▸ RECORD EXTRACTS
==========
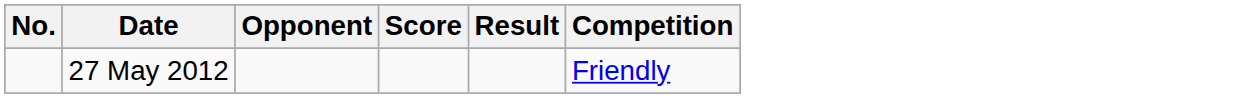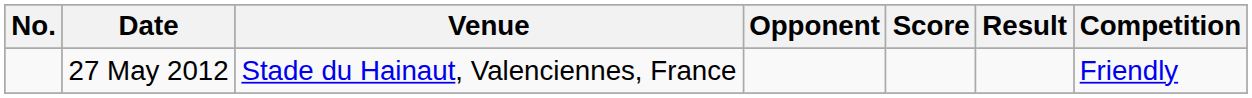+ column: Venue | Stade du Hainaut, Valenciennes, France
==========
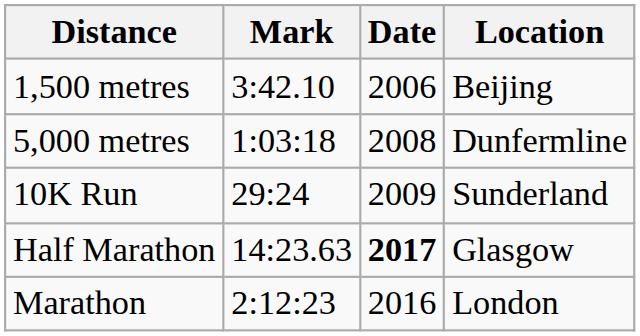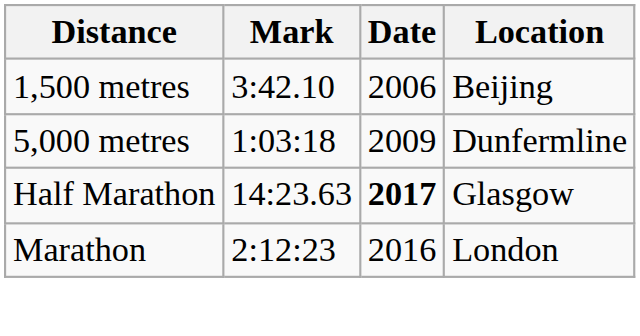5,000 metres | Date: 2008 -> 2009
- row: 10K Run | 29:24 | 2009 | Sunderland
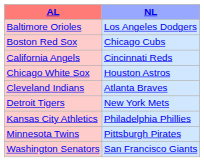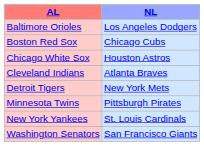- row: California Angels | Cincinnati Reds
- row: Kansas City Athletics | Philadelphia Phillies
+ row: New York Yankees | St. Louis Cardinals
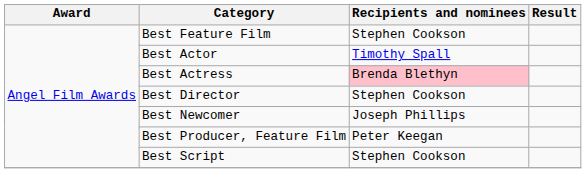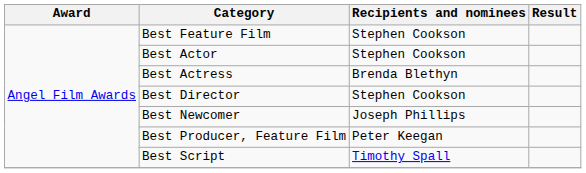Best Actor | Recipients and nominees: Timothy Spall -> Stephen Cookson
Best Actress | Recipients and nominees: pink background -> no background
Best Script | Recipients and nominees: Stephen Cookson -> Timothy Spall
==========
In the stretch of material from the line containing "5,000 metres | Date: 2008 -> 2009" through the line containing "Best Script |", swap "Recipients" for "Winners" and leave all else unchanged. Reproduce only those lines, without the pictures.

5,000 metres | Date: 2008 -> 2009
- row: 10K Run | 29:24 | 2009 | Sunderland
- row: California Angels | Cincinnati Reds
- row: Kansas City Athletics | Philadelphia Phillies
+ row: New York Yankees | St. Louis Cardinals
Best Actor | Winners and nominees: Timothy Spall -> Stephen Cookson
Best Actress | Winners and nominees: pink background -> no background
Best Script | Winners and nominees: Stephen Cookson -> Timothy Spall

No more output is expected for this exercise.